Tengo un jardín que es un parque público. Cumple perfectamente su cometido: anuncia la primavera con flores en los almendros, reverdece en verano, estalla en el otoño pleno de exuberancia y, a veces, hasta acoge nieve en invierno. Jardín público, mis cuadros favoritos colgados en el museo Thyssen –para mí y para otros–, todo el conocimiento a un clic si sabemos elegirlo. Y a estas alturas hemos aprendido mucho, eso es la experiencia. Solemos imaginar el paso del tiempo de forma diferente a como llega a ser. Y creemos necesitar mucho más de lo que en realidad precisamos.
Nacimos a mitad de un siglo, el XX, repleto de transformaciones, que dio un salto espectacular en la historia. Crecer en España entonces fue duro y más aún siendo mujer. El diseño consistía en casarse, formar una familia y perpetuar el modelo que impuso la dictadura cortando las alas de modernidades previas.

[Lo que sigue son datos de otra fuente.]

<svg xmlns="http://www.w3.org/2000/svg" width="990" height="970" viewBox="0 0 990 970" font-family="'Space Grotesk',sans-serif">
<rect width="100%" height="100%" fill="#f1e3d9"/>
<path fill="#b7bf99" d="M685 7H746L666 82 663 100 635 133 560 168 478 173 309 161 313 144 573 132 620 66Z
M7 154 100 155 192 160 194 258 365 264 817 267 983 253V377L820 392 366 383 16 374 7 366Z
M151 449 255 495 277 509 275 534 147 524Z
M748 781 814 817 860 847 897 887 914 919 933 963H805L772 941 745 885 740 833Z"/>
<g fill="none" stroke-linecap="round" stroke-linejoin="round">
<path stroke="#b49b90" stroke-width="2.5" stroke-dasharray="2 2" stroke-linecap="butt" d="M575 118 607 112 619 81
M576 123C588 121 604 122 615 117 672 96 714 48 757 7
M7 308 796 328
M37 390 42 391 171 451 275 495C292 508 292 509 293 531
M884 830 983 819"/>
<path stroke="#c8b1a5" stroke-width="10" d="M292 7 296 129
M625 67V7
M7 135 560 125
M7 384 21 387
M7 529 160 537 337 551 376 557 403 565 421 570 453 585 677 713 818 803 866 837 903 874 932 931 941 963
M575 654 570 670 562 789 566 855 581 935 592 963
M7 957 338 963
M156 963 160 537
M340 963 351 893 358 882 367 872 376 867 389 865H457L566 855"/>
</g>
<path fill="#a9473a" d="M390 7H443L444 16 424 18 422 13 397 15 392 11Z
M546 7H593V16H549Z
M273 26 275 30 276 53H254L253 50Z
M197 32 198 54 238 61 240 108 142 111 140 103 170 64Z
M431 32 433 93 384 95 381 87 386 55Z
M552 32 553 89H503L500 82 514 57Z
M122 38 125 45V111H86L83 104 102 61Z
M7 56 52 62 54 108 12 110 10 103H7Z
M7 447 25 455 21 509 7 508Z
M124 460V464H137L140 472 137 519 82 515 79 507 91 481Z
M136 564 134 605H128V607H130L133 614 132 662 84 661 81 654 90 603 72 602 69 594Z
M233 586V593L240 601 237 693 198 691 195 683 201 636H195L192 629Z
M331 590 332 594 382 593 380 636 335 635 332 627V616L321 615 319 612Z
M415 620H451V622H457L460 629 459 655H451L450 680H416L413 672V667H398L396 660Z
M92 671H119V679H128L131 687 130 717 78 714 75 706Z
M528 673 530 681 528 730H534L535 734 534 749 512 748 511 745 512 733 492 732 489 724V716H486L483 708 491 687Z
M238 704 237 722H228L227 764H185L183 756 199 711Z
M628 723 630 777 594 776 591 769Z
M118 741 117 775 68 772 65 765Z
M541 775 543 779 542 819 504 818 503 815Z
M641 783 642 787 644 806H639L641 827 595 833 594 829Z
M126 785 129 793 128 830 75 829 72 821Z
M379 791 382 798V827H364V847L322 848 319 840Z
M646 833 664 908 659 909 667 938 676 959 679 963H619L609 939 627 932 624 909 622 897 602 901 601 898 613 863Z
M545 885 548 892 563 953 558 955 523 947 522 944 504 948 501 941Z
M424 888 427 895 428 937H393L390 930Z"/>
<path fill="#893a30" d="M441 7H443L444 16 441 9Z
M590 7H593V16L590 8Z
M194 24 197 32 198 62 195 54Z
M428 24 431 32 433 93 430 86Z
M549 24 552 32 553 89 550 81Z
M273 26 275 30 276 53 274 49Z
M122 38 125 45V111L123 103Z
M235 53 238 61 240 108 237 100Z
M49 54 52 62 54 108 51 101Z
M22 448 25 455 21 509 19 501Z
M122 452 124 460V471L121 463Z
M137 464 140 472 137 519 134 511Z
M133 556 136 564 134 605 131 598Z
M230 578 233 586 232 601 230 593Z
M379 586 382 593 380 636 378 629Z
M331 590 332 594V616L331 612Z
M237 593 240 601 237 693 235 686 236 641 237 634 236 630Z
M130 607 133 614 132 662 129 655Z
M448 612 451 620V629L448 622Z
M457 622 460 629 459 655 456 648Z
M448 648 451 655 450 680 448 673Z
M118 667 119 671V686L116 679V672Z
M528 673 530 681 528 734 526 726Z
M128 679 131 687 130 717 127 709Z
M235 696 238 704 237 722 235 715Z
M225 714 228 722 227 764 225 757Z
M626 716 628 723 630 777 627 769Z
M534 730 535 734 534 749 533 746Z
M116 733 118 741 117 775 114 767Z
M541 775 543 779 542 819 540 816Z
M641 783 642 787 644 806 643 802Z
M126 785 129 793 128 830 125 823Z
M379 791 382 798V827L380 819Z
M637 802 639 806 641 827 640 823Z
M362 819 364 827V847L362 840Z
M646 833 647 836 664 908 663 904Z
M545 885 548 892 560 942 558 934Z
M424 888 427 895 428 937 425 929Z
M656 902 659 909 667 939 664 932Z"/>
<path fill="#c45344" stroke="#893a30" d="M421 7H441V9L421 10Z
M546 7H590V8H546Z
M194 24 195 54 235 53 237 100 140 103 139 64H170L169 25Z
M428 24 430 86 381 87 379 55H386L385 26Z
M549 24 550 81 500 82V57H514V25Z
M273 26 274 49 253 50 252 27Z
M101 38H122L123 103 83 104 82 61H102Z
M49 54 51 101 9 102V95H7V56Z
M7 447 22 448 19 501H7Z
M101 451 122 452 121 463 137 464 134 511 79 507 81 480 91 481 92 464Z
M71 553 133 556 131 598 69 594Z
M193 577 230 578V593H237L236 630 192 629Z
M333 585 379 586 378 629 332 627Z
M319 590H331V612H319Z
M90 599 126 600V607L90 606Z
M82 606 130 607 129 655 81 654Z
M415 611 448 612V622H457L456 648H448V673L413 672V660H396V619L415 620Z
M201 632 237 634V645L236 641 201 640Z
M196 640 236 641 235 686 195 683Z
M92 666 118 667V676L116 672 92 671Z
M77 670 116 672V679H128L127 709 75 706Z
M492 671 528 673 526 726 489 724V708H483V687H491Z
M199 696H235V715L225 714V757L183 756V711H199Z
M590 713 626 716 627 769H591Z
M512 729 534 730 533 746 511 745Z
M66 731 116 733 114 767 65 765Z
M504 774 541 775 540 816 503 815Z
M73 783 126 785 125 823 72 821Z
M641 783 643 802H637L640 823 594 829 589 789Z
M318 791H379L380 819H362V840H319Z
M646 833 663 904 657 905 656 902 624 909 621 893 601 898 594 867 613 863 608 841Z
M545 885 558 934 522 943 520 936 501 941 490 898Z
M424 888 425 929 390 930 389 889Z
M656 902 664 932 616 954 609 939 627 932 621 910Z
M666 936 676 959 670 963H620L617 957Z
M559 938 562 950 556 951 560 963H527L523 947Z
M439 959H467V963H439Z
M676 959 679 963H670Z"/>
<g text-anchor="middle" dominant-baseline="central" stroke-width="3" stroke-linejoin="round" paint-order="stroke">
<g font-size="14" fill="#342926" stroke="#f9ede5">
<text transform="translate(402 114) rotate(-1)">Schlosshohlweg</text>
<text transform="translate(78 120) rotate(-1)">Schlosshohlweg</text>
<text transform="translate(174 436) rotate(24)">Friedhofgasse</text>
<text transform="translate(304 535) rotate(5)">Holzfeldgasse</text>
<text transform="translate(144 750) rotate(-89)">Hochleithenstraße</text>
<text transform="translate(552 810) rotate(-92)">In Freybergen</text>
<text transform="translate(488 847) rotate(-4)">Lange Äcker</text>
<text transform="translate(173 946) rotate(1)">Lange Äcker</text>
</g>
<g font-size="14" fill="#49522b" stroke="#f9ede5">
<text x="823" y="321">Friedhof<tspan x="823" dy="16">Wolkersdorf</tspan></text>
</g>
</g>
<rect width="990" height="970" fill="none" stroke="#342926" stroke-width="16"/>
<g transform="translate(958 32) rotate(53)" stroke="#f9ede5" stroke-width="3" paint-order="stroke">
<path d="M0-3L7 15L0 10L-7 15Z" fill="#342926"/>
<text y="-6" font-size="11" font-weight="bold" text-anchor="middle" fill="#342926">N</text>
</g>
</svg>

Nos pilló de lleno, sin embargo, una época que abría horizontes en lugar de cerrarlos. Las ingenuas primaveras de las flores proclamaban una libertad real y los franceses se inventaron un mayo para llevar la imaginación al poder. Fue una época expansiva en lo económico hasta que dejó de serlo, como mandan los cánones de la hegemonía reinante.
Llegó a España la democracia que disfrutaban otros. Lo hizo recortada por la mano que todo lo ensucia aquí. Fue arduo también pero valió la pena porque se alumbraron conquistas irrenunciables. Y luego la Europa soñada que se expandía en innumerables caminos, aunque tampoco ella cumplió todas las expectativas.
Vimos caer el Muro de Berlín –en mi caso en primera fila– y engrosarse de inmediato el occidente capitalista. España fue evidenciando que para edificar desde las cloacas hay que limpiar a fondo primero.
A los viejos de hoy –ancianos, mayores, como quieran– no se les puede pedir más de lo que han dado. Si el desgaste del tiempo respeta capacidades esenciales y están cubiertas las necesidades suficientes, la autonomía para disfrutar de la vida está asegurada. Tienta menospreciar la vejez.
La pandemia aportó la durísima lección de políticos desaprensivos que priorizaban las vidas rentables como si de un mercado de piezas se tratara. Imperdonable error: esta es la generación que rompió todos los clichés, sostuvo este país, viajó a conocer otros acentos, se apuntó a revoluciones hasta sin saberlo, a internet abrazándolo con pasión. La que inventó el rock que nos hizo de alguna forma inmortales. Y la que además ayuda a los hijos, cuida a los nietos, y al tiempo disfruta de placeres antaño negados a esas edades como el sexo y vestir y vivir como les da la gana.
Cierto que no todos. Algunos olvidan los sueños para aferrarse a una estabilidad ficticia cuando es la edad en la que apenas se tiene nada que perder por intentar nuevas aventuras. Ya no importan tópicos como que la arruga de la piel mata la belleza. Y emerge en cambio lo irrenunciable, lo que llena la vida.
Seguir luchando por un mundo mejor, quien se anime y tenga fuerzas. Atender a los seres queridos y a la familia social en un sentido amplio. Oponerse y denunciar con más brío lo intolerable. Y sin privarse de continuar amando, sintiendo mariposas en el estómago y el placer de los sentidos. Seguir viviendo hasta que el tiempo se acabe.